The man and woman exchanged a glance—urgent, wary.

Something was wrong.

The woman forced a smile and swiftly closed the door, locking it from the inside. She scooped Karl up into her arms, holding him tightly.

"He can't have those powers," she whispered in her language, voice strained. "He also has the blood of that woman."

Karl barely registered the words. Exhaustion overwhelmed him. A baby's body was far weaker than he had anticipated—it felt uncomfortably similar to his old one.

He closed his eyes.

"Yes," the man replied grimly. "But he also carries his blood."

Ten days later, a miracle occurred.

Karl walked.

On his own legs.

Unaided.

The sensation was indescribable. Balance.
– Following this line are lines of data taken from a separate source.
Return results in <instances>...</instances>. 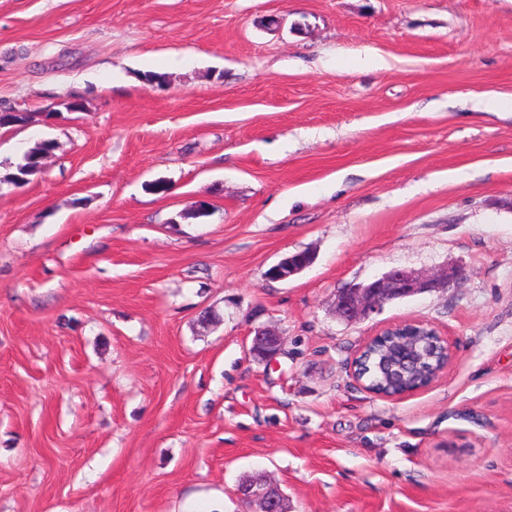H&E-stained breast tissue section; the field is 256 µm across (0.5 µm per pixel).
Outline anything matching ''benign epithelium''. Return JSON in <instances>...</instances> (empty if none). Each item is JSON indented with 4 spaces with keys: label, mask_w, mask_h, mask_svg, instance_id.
<instances>
[{
    "label": "benign epithelium",
    "mask_w": 512,
    "mask_h": 512,
    "mask_svg": "<svg viewBox=\"0 0 512 512\" xmlns=\"http://www.w3.org/2000/svg\"><path fill=\"white\" fill-rule=\"evenodd\" d=\"M28 112L0 107V126L25 123ZM314 255L301 251L282 258L268 269L277 280H287L312 265ZM461 269L422 274L405 269H391L366 283H354L336 295V314L351 322L368 316L385 304L422 293H441L451 283L462 279ZM280 334L269 327L254 329L249 355L258 362H267L281 351ZM238 498L248 506L247 512H288L287 498L281 488L255 476L243 477L237 485Z\"/></svg>",
    "instance_id": "1"
}]
</instances>
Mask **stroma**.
<instances>
[{
  "label": "stroma",
  "instance_id": "stroma-1",
  "mask_svg": "<svg viewBox=\"0 0 512 512\" xmlns=\"http://www.w3.org/2000/svg\"><path fill=\"white\" fill-rule=\"evenodd\" d=\"M477 97L512 102V0H0V106L55 115L0 132V171L52 145L0 188V512H245L257 474L288 512H512V112ZM417 320L448 368L367 392ZM45 148H47V145L45 143H42L29 149L24 155L27 157V160H23V163L18 165L17 172L15 168H11L8 169L7 173L1 175V177H5L4 180L6 181H15V178L18 175H20L21 173H25L26 178H28V180L30 181L32 176H35L38 173H40L39 170L36 168L37 163H35L34 161L39 157V155L43 152ZM20 165H23L22 169L19 168ZM314 255L310 252L301 251L282 258L278 263L268 269L269 275L275 280H288L312 265ZM462 269L433 274L391 269L366 283H354L336 295V314L345 321L360 320L385 304L422 293H441L462 279ZM403 324H394L389 325L382 329L375 336L371 337L363 346L360 351V355L364 351L365 347L370 343V341L376 336H380L383 332L387 330H396L402 329ZM405 339L401 338V336H387L379 340L378 342L371 345L367 351L364 353L361 358L359 364V371L362 379H365L367 382V386L374 390L384 391V392H403L402 394L397 395H384L376 393L364 386L361 383V379L359 378L358 373L356 372L357 360L359 356L352 362V377L370 393L375 394L377 396L389 399L400 398L406 393L412 392L420 386H423L428 383L429 376L432 373V368H435L437 364H441L444 360L443 357H440V350L436 353L435 357L425 359L422 364V368L417 371L413 375H406L404 378L395 375V373H391L388 368V358H390L395 347L404 343ZM413 389V390H411ZM281 346L282 339L277 331L269 327H257L248 353L258 362H267L280 353Z\"/></svg>",
  "mask_w": 512,
  "mask_h": 512
}]
</instances>
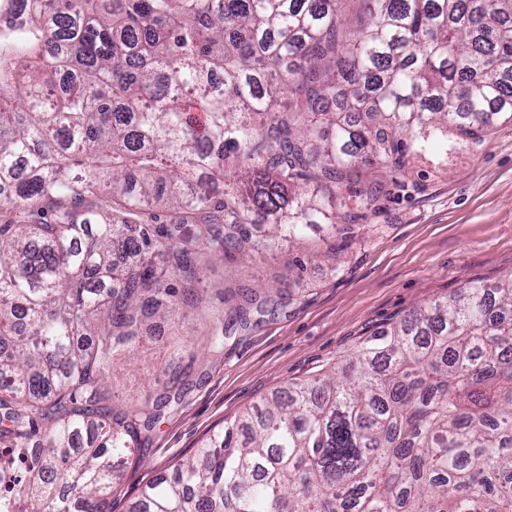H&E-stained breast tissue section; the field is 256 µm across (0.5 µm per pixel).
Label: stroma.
<instances>
[{
    "instance_id": "stroma-1",
    "label": "stroma",
    "mask_w": 512,
    "mask_h": 512,
    "mask_svg": "<svg viewBox=\"0 0 512 512\" xmlns=\"http://www.w3.org/2000/svg\"><path fill=\"white\" fill-rule=\"evenodd\" d=\"M385 181L377 210L359 214L350 238L309 232L293 248L211 266L202 286L215 309L238 303L240 288L290 278L275 313L225 339L222 356H212L206 320L195 314L151 322L116 360L113 409L165 393L183 397L137 450V462L119 472L112 512H128L149 479L265 395L329 368L379 328L466 281L512 274V124L474 145L422 153Z\"/></svg>"
}]
</instances>
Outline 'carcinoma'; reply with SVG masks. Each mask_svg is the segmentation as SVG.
Returning <instances> with one entry per match:
<instances>
[{
  "label": "carcinoma",
  "mask_w": 512,
  "mask_h": 512,
  "mask_svg": "<svg viewBox=\"0 0 512 512\" xmlns=\"http://www.w3.org/2000/svg\"><path fill=\"white\" fill-rule=\"evenodd\" d=\"M345 2L0 7V512H112L170 402L112 411L117 354L199 309L247 225L345 238L384 195L362 168L512 121V0ZM270 305L204 308L212 355ZM129 512H512V275L247 408Z\"/></svg>",
  "instance_id": "carcinoma-1"
}]
</instances>
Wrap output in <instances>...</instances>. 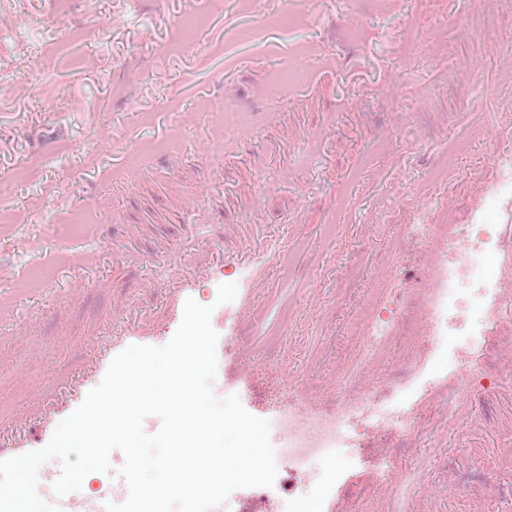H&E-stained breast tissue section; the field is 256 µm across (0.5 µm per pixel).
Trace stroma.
<instances>
[{"mask_svg":"<svg viewBox=\"0 0 512 512\" xmlns=\"http://www.w3.org/2000/svg\"><path fill=\"white\" fill-rule=\"evenodd\" d=\"M0 0V428L23 425L110 330L161 342L164 265L272 244L281 265L236 323L212 384L252 415L322 416L426 363L409 447L371 432L338 457L326 512H512V316L476 325L474 378L425 339L369 346L394 288H415L419 215L470 224L512 146V0ZM202 13L186 39L182 23ZM299 65L298 82L273 72ZM250 118L241 133L234 114ZM471 146L438 182L430 172ZM212 212L189 240L188 203ZM92 265L55 274L59 256ZM248 391H240V379ZM415 486L401 489V472Z\"/></svg>","mask_w":512,"mask_h":512,"instance_id":"35a3bbf8","label":"stroma"}]
</instances>
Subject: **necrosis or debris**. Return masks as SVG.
I'll return each mask as SVG.
<instances>
[{
	"label": "necrosis or debris",
	"instance_id": "4bbe7bcc",
	"mask_svg": "<svg viewBox=\"0 0 512 512\" xmlns=\"http://www.w3.org/2000/svg\"><path fill=\"white\" fill-rule=\"evenodd\" d=\"M493 163L497 183L486 191L485 213L474 223L409 226L407 236L414 243H436L420 282L426 296L421 305L414 306L409 292H391L387 298L388 317L379 318L369 329L370 340L375 344L395 334L407 343L425 337L432 353L437 355L443 351L448 332L463 336L464 342L454 354L459 362L456 382L461 386L470 384L473 378L463 359L480 346L479 340L470 335L473 308L481 307L482 321L487 325L496 324L504 314L512 312V289L495 287L479 271L480 261L497 246L495 227L487 223L485 215L496 210L504 197H512V148L496 151ZM418 377L417 367L402 365L395 377L362 402L359 410L340 406L329 417L305 415L295 406L285 405L276 423V433L280 446L289 450L293 464L288 468V499L281 503V512H324L325 495L336 485L332 463L353 447L349 432L355 414L364 415L366 429L388 431L399 442H407L411 433L400 396Z\"/></svg>",
	"mask_w": 512,
	"mask_h": 512
}]
</instances>
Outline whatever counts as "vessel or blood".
I'll return each mask as SVG.
<instances>
[{
  "label": "vessel or blood",
  "instance_id": "1",
  "mask_svg": "<svg viewBox=\"0 0 512 512\" xmlns=\"http://www.w3.org/2000/svg\"><path fill=\"white\" fill-rule=\"evenodd\" d=\"M169 266L176 275V284L166 296V309L171 328H178L187 298L195 297V277L199 274L210 276L213 284H221L222 277L214 259L206 252H198L193 268H186L181 253H173L169 258ZM156 339L145 329L137 327L128 329L119 336L110 337L99 348L92 364L50 405L40 416L37 426L29 435L14 437L9 444L0 443V460L19 456L44 448L50 441L57 424L68 417L83 401L87 392L96 387L103 379L113 357L126 347L137 345H152ZM105 481L110 485L108 493L97 497H88L81 492H72L65 496H56L52 486L46 483L38 484V494L44 495L48 502L55 504L59 512H105V502L120 504L129 495L128 486L123 478L112 474Z\"/></svg>",
  "mask_w": 512,
  "mask_h": 512
}]
</instances>
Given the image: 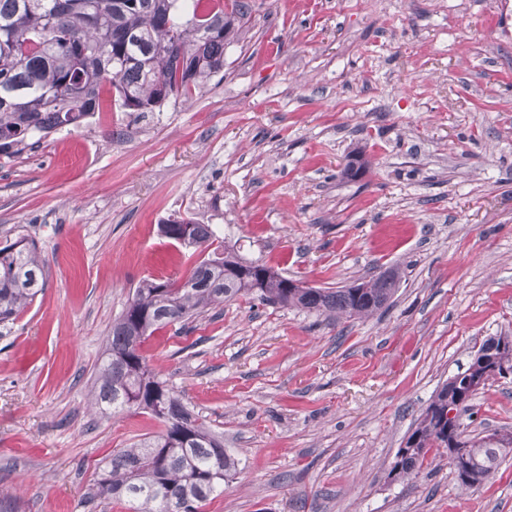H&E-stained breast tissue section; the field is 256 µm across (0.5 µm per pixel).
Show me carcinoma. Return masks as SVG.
Segmentation results:
<instances>
[{"instance_id":"obj_1","label":"carcinoma","mask_w":512,"mask_h":512,"mask_svg":"<svg viewBox=\"0 0 512 512\" xmlns=\"http://www.w3.org/2000/svg\"><path fill=\"white\" fill-rule=\"evenodd\" d=\"M199 0H0V154L14 155L48 134L80 124L101 110L110 91L131 112L151 111L169 95L224 69V44L247 4H214L197 13ZM163 237L203 255L178 280H144L112 323L107 358L97 370V405L112 413L150 414L164 425L112 455L90 493V501H120L130 512H205L237 461L221 440L193 418L175 392L147 364L141 344L155 331L185 322L253 288L238 278L245 260L224 244L209 224L170 219ZM261 300L322 314L368 317L396 292L399 274L390 269L360 282L361 292L343 288H290L288 278L252 263ZM44 261L36 243L22 237L0 246V323L16 320L44 284ZM491 337L479 351L511 363ZM473 396L460 386L437 390L398 450L396 466L407 477L428 454L448 447L441 416L448 403L470 410ZM465 449L455 474L464 486L491 478L501 457L512 451V434L467 437L454 425Z\"/></svg>"}]
</instances>
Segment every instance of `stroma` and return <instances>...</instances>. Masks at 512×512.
I'll return each instance as SVG.
<instances>
[{"instance_id":"obj_1","label":"stroma","mask_w":512,"mask_h":512,"mask_svg":"<svg viewBox=\"0 0 512 512\" xmlns=\"http://www.w3.org/2000/svg\"><path fill=\"white\" fill-rule=\"evenodd\" d=\"M247 2L223 70L188 96L151 112L107 101L0 155V246L33 239L47 262L43 291L0 325V499L128 512L88 493L113 452L162 425L101 416L96 370L140 283L197 263L159 232L185 218L317 288L400 274L366 319L253 294L145 340L239 461L207 512H512V455L481 486L444 455L390 476L435 391L512 336V0ZM353 155L367 163L354 176ZM461 422L512 432V376Z\"/></svg>"}]
</instances>
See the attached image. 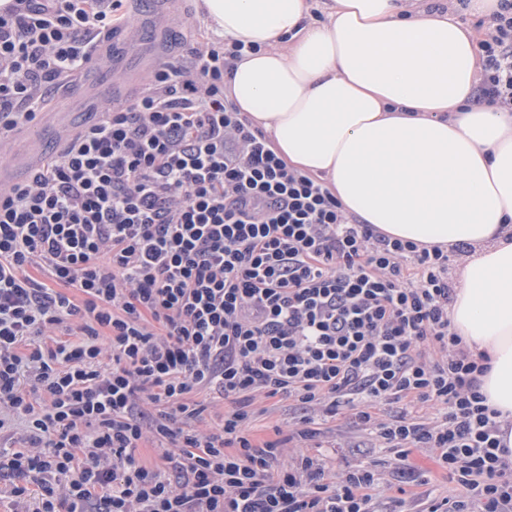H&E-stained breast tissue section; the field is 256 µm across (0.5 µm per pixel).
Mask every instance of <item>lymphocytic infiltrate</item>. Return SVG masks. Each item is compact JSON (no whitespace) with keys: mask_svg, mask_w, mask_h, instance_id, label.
<instances>
[{"mask_svg":"<svg viewBox=\"0 0 512 512\" xmlns=\"http://www.w3.org/2000/svg\"><path fill=\"white\" fill-rule=\"evenodd\" d=\"M128 2L0 12V138L38 119L48 85L104 64L97 42L127 26ZM493 26L482 96L512 112V0H497ZM244 48L190 41L136 97L64 133L27 181L0 185V481L13 512H383L400 499L377 462L335 473L316 450L343 409L396 460L428 449L460 486L420 512H512L486 368L448 316L450 256L467 246L390 238L288 166L224 92ZM276 398L303 414L254 443ZM419 403L436 416L414 415Z\"/></svg>","mask_w":512,"mask_h":512,"instance_id":"1","label":"lymphocytic infiltrate"}]
</instances>
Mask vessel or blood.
Listing matches in <instances>:
<instances>
[{"label":"vessel or blood","instance_id":"obj_1","mask_svg":"<svg viewBox=\"0 0 512 512\" xmlns=\"http://www.w3.org/2000/svg\"><path fill=\"white\" fill-rule=\"evenodd\" d=\"M179 2L180 0H149L148 8L134 9L127 29L113 33L111 42L99 44V52H111L114 64L122 70V81L120 85L113 87V95H124L126 88L147 79L170 43L169 34L176 23ZM139 29L149 30L152 39L139 60L125 62L121 47L130 32ZM68 99V94H60L52 107V122L43 121L24 131L17 142L0 143V153L8 157L7 163L0 165V184L22 183L40 165L45 149V131L49 124L69 129L80 127L81 119L77 113L70 111Z\"/></svg>","mask_w":512,"mask_h":512}]
</instances>
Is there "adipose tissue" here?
<instances>
[{
    "label": "adipose tissue",
    "mask_w": 512,
    "mask_h": 512,
    "mask_svg": "<svg viewBox=\"0 0 512 512\" xmlns=\"http://www.w3.org/2000/svg\"><path fill=\"white\" fill-rule=\"evenodd\" d=\"M224 37L257 45L224 91L288 165L346 214L407 241L471 246L449 309L488 358L486 404L512 449V113L479 101L477 37L443 0H201Z\"/></svg>",
    "instance_id": "ef3b65f1"
}]
</instances>
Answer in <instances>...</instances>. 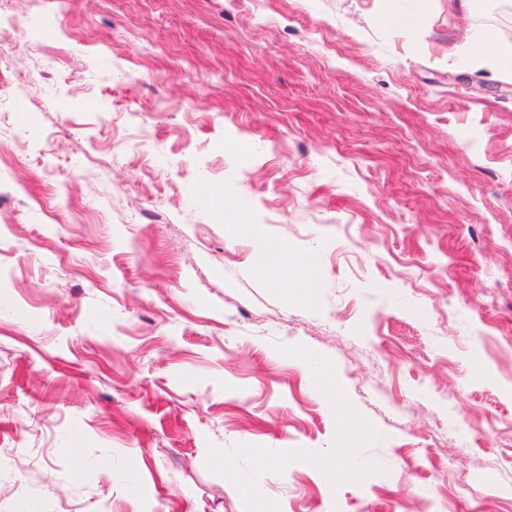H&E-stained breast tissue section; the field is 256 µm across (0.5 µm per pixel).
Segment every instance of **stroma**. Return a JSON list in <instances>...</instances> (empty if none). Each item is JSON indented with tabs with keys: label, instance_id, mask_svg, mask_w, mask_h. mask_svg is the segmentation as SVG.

Strength. Movement. Something he had never experienced in his previous life.

It felt sacred.

Alina would be so happy, he thought instinctively.

The thought struck too deep.

His knees buckled, and he fell.

His parents rushed toward him, joy mixed unmistakably with fear in their eyes. A ten-day-old child should not be able to walk—but Karl was not a child.

He was a man who had once been twenty-two years old.

And the expressions on their faces were hauntingly familiar.

Am I going to die again?

Did I inherit another fatal disease?

Three years passed swiftly after that.

They moved constantly. Villages. Towns.

Borders. Always leaving before roots could grow.

By the time Karl was three, his body resembled that of a grown youth. Strong. Refined. Abnormally developed. He leapt from the highest rock into the lake below as cheers erupted around him.

His body cut through the water cleanly.

Freedom.

Each step, each jump, still felt miraculous—even after three years.

He emerged from the lake, water dripping from black hair, sharp black eyes reflecting sunlight. His face was striking, features defined, jaw cleanly sculpted.

The girls bathing nearby did not scold him.

They smiled.

They waved.

"Hey, Azor," one of them called sweetly.

He ran a hand through his hair, retrieved his shirt, and walked away without looking back.

Good thing I'm mentally twenty-two, he thought dryly. A real child would've been ruined by that attention.

Several boys followed him, jealousy written plainly across their faces.

This body was everything his previous one had not been—strong, responsive, powerful.

One of the boys behind him reached out and touched his neck.

Azor turned instantly.

"What?"

The boy froze.

Azor's senses had sharpened unnaturally.

Then everything changed.

The world twisted.

Before him appeared a sea of souls—grotesque, broken, distorted. Their eyes burned with hunger as they stared directly at him.

"What… what is this…?"

The boys around him waved their hands frantically, shouting, but their voices felt distant. Azor couldn't tear his gaze away.

Memories flooded his mind—violent deaths, quiet endings, unbearable sins, fleeting happiness. Too many. Too fast.

The weight crushed him.

Darkness claimed him.

The next day, they were gone again.

Another city.

This time, the was again because of him.

Azor stopped asking questions. His parents avoided answers anyway, and he refused to make them uncomfortable.

In his new room—slightly larger than the last—he sat quietly. His mother entered, her black almond-shaped eyes gentlly landed on him.

She noticed the framed drawing in his hands.

"You're looking at her again," she said softly.

"Why don't you tell me about that girl?"

He placed the frame carefully on the table. It was a drawing of Alina.

"How many times have I told you?" he replied calmly. "She's just a girl who visits me in my dreams."

He guided her out.

His father sat at the dining table, youthful and handsome, flipping through a newspaper.

His mother kissed his forehead gently getting on her toes.

"Mama loves you."

She left towards the kitchen.

Azor touched his forehead.

"I'm not a child anymore."

His father snorted.

"You're stealing all my wife's affection."

"She loves me more than you," Azor replied calmly.